What comes naturally to birds actually requires great skill and precision. Trailing birds in the V follow the exact wingtip path of the bird ahead to catch their upwash. But, when directly behind another bird, they do the opposite and flap off beat, avoiding downwash. For various reasons, birds shuffle their positions in flight, changing their flapping rhythm in the process.
“Somehow they can sense things that we can’t,” says Portugal. “How fast the bird [in front] is flying, how fast it’s flapping, so they can flap at the best possible time.” Racing cyclists similarly know to position themselves behind a lead rider to avoid drag and save energy.

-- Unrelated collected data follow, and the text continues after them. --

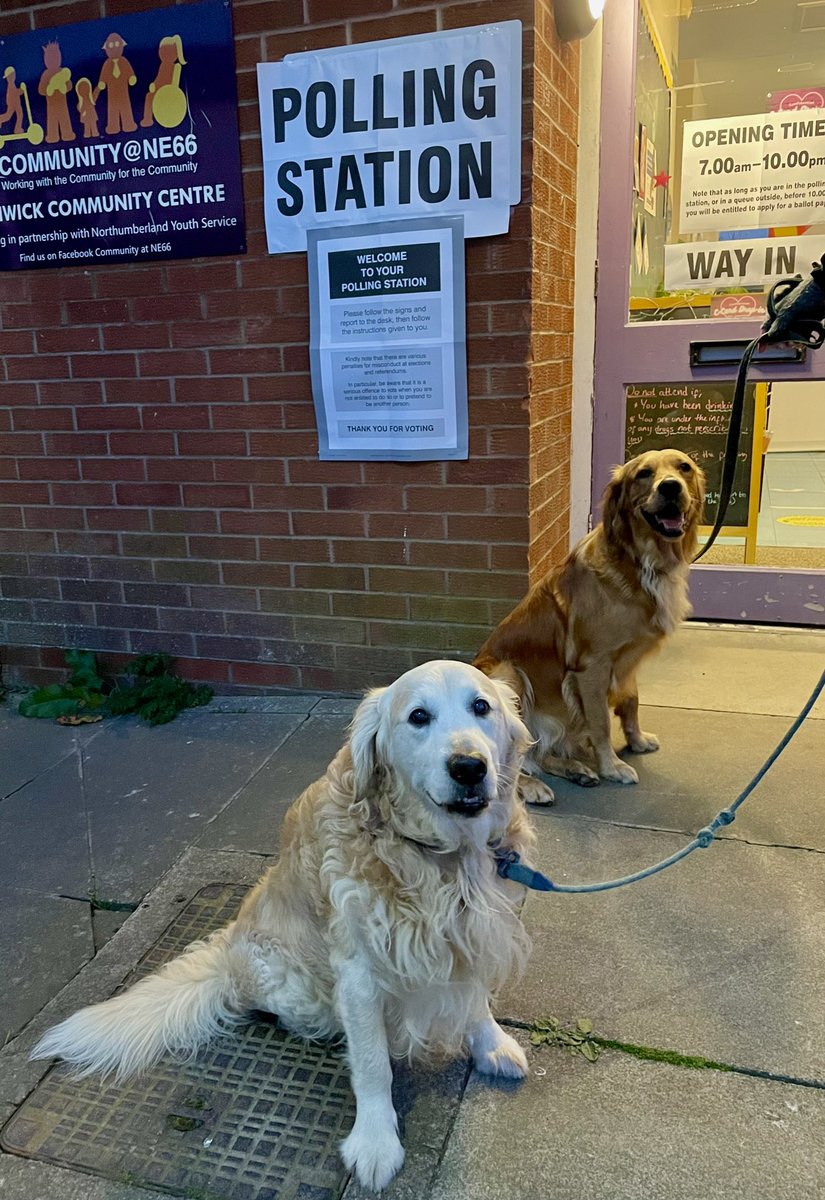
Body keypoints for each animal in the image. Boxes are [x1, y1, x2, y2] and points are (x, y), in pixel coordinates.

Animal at [30, 662, 534, 1195]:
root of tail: (226, 954)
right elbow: (372, 1064)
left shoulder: (474, 932)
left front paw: (491, 1045)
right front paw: (376, 1142)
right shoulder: (357, 974)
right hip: (295, 986)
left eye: (481, 706)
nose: (469, 766)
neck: (439, 857)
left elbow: (475, 998)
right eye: (419, 716)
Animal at [474, 446, 705, 801]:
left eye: (684, 468)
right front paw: (612, 767)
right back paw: (533, 786)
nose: (670, 487)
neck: (640, 562)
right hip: (508, 674)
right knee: (509, 761)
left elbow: (631, 700)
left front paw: (637, 741)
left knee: (536, 754)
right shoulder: (592, 667)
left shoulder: (626, 661)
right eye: (644, 474)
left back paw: (577, 770)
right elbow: (601, 724)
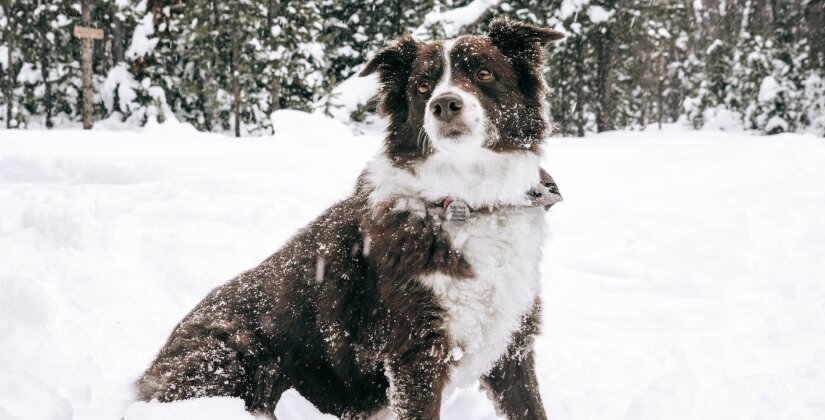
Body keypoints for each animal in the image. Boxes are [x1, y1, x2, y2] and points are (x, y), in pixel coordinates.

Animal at [140, 18, 568, 420]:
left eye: (483, 73)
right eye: (423, 86)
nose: (444, 104)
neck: (465, 200)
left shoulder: (512, 345)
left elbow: (531, 408)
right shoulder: (416, 354)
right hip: (231, 351)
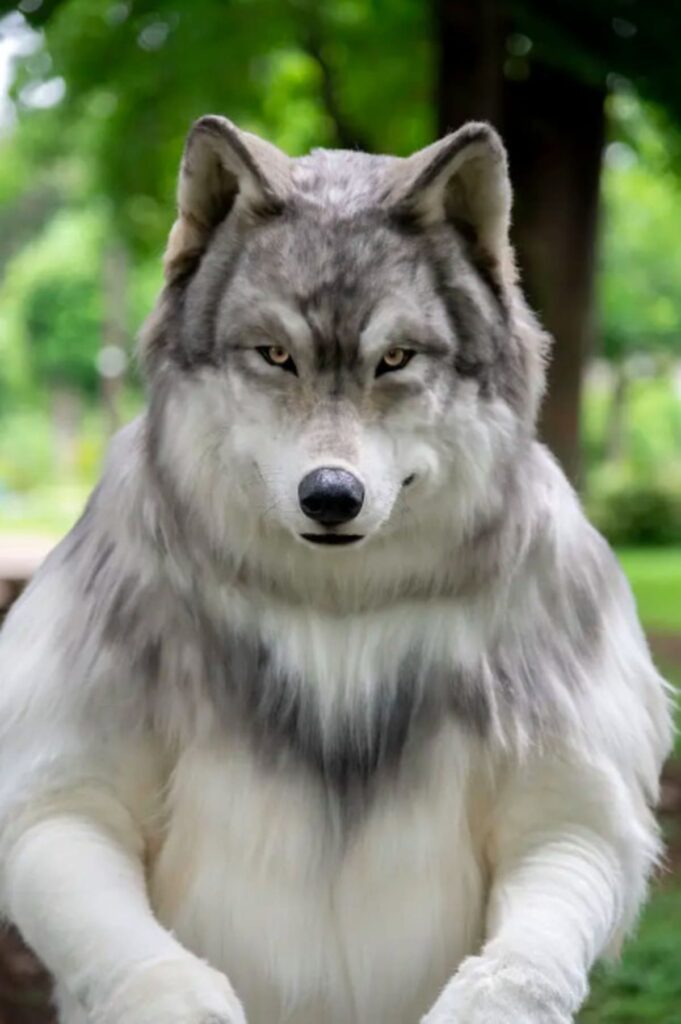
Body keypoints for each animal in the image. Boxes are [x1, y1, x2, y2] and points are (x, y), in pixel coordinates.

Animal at [0, 116, 672, 1024]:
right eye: (275, 354)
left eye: (396, 359)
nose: (330, 496)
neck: (337, 614)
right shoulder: (62, 801)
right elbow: (120, 919)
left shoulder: (571, 812)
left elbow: (525, 952)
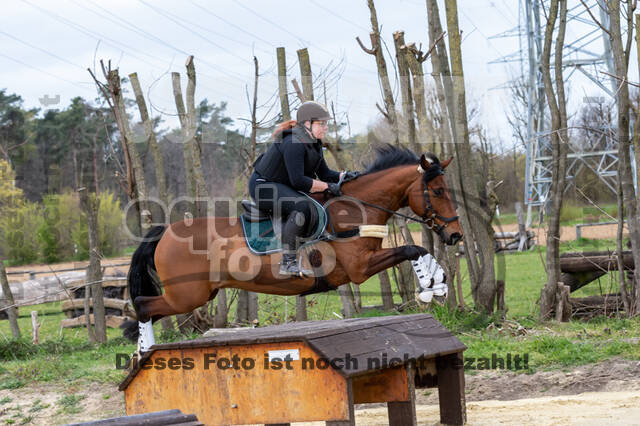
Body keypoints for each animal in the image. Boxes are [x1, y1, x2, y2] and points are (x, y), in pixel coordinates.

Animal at [121, 146, 460, 350]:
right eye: (438, 192)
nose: (455, 235)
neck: (354, 210)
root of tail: (166, 232)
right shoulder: (359, 268)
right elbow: (411, 249)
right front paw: (430, 286)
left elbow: (417, 249)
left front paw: (438, 281)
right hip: (187, 295)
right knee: (144, 306)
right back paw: (144, 354)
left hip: (199, 293)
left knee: (147, 309)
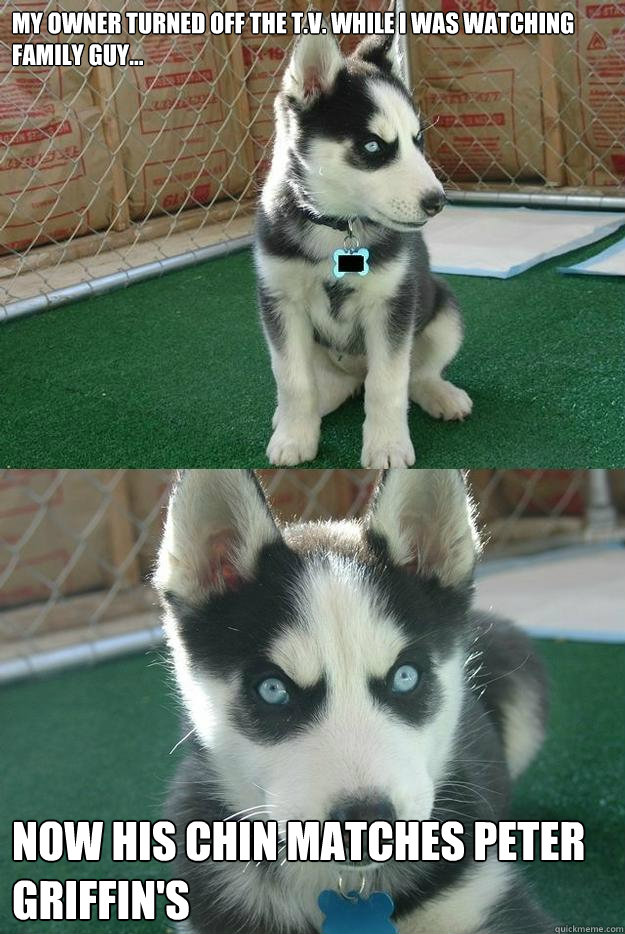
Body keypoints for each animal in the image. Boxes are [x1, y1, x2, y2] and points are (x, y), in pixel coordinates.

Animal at [256, 33, 470, 472]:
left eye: (417, 141)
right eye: (373, 146)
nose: (437, 202)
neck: (337, 226)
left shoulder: (392, 304)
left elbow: (387, 383)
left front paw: (387, 446)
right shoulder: (280, 302)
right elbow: (292, 379)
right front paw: (293, 437)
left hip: (444, 312)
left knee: (415, 375)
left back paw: (441, 394)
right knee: (329, 384)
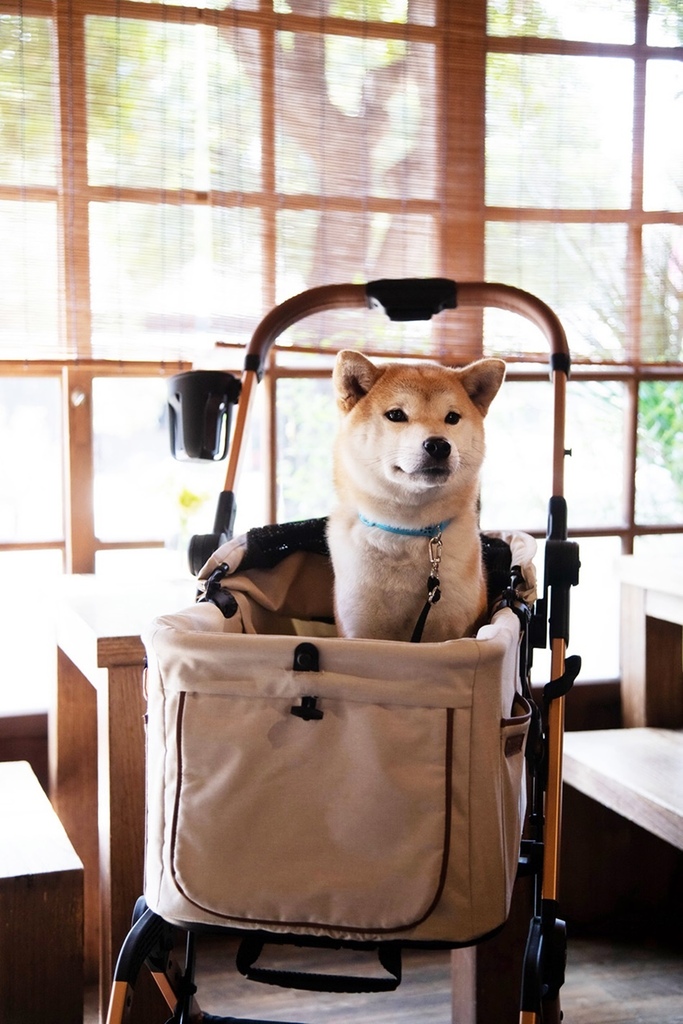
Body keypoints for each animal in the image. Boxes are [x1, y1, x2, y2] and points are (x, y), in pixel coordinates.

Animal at [325, 352, 507, 638]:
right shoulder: (359, 631)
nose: (439, 445)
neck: (406, 530)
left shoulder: (454, 632)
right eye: (396, 414)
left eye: (452, 417)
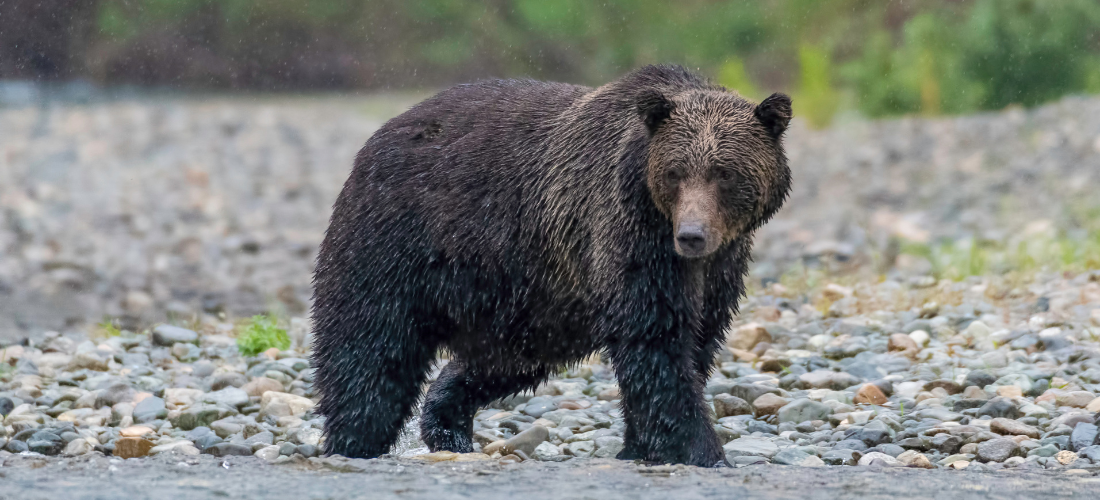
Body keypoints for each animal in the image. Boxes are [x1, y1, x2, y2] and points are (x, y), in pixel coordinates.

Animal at [310, 64, 792, 468]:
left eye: (724, 173)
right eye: (675, 172)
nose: (692, 235)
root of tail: (380, 135)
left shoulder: (721, 266)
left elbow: (697, 340)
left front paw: (640, 446)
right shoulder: (630, 232)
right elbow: (656, 341)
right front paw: (704, 452)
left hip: (528, 298)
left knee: (504, 361)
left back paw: (447, 424)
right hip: (398, 240)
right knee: (370, 348)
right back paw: (353, 439)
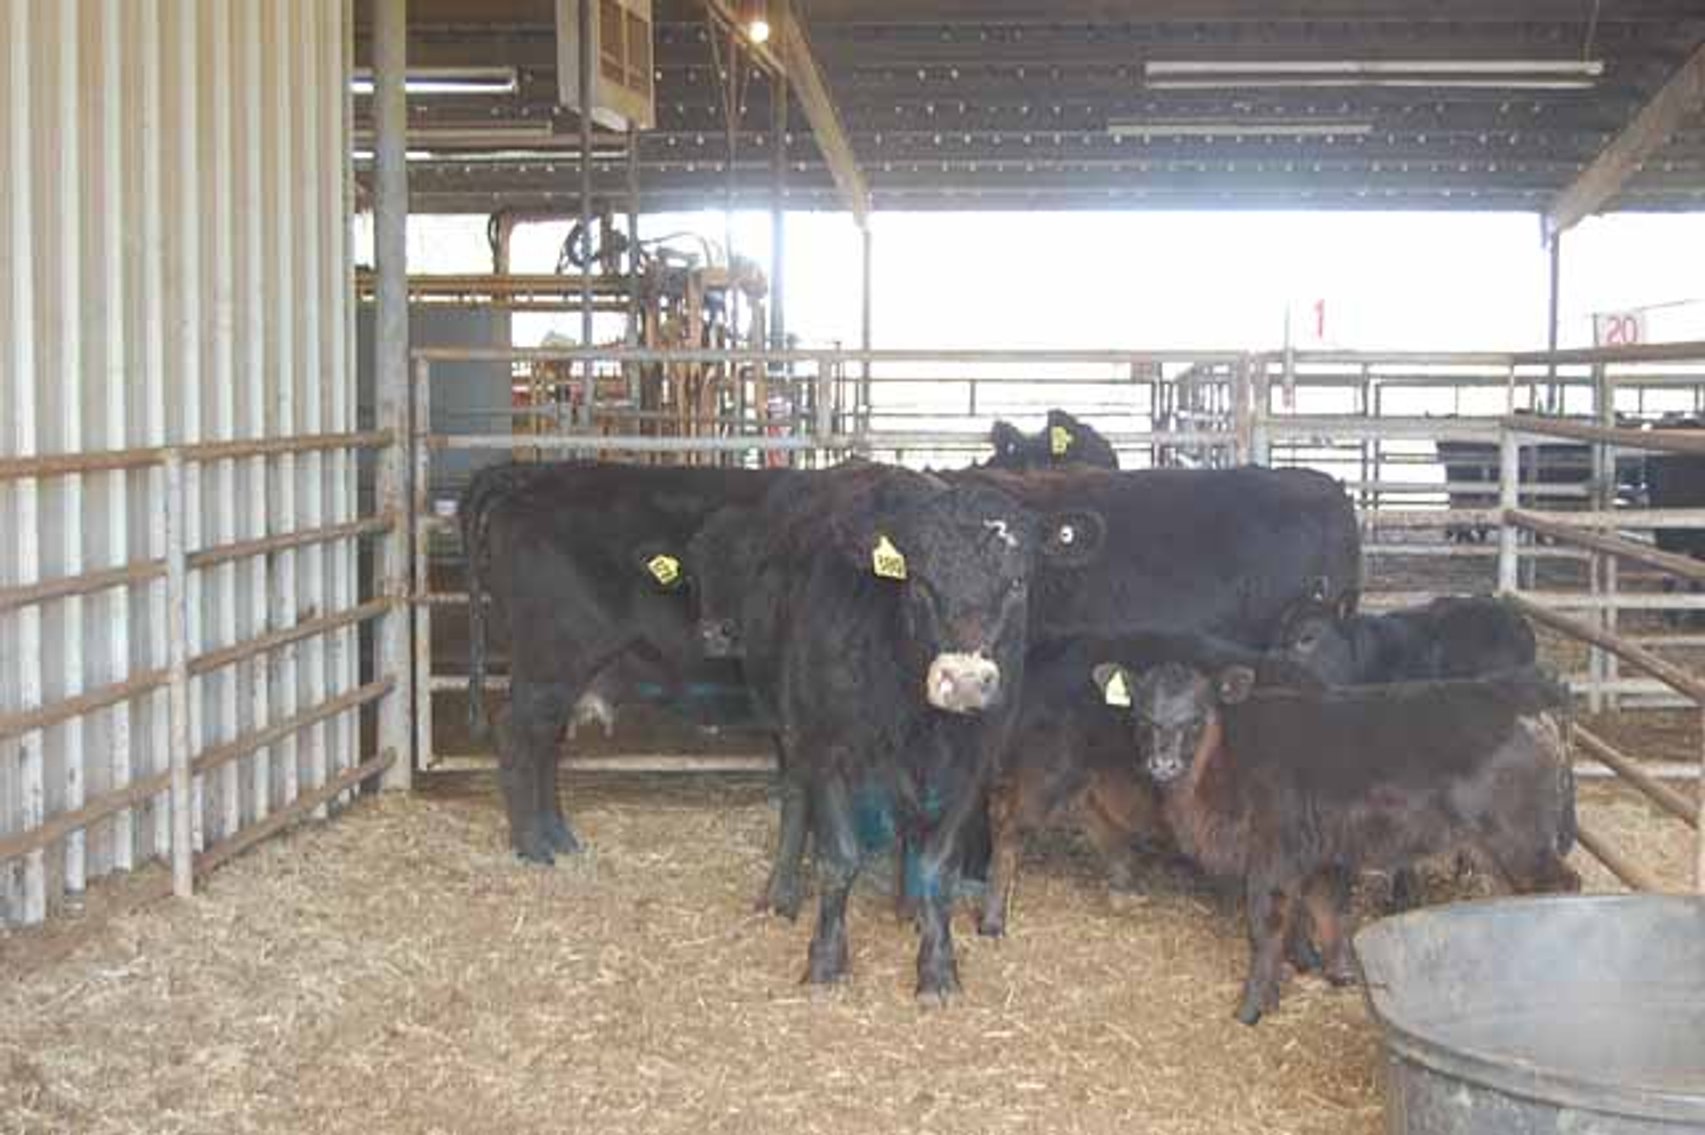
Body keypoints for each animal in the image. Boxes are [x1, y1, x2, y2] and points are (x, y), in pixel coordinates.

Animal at [460, 461, 784, 864]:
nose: (719, 632)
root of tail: (534, 473)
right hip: (553, 663)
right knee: (517, 732)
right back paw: (534, 847)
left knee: (546, 741)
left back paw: (559, 837)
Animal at [725, 462, 1047, 1000]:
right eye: (919, 582)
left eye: (1018, 583)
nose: (964, 681)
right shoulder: (827, 744)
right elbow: (840, 857)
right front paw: (825, 960)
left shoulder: (976, 760)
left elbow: (940, 862)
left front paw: (937, 966)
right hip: (782, 721)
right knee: (794, 796)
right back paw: (781, 893)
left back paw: (910, 908)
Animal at [1089, 657, 1580, 1024]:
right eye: (1142, 716)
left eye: (1197, 716)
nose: (1163, 764)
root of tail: (1523, 692)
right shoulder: (1314, 853)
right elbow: (1317, 913)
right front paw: (1317, 972)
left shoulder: (1274, 853)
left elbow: (1266, 927)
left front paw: (1251, 1008)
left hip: (1522, 840)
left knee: (1562, 888)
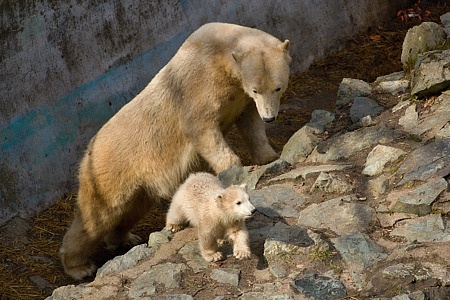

How do birds sense when to flap to the beat? Bret Tobalske, a biologist who studies the biomechanics of flight at the University of Montana Flight Laboratory in Missoula, points out that the mechanism may come down to a combination of vision, whisker-like receptors on avian wingtips called filoplumes, and reflexive reaction pathways in the brain. Scientists just don't know.
The study is at the forefront of a scientific trend looking at animal movement in the natural environment. “It demonstrates a dramatic step forward in measuring the dynamics of animal locomotion in the wild,” says Tobalske. The ibis project is part of a series of animal movement studies—other projects include examining packs of wild African dogs, flocks of pigeons, and herds of sheep.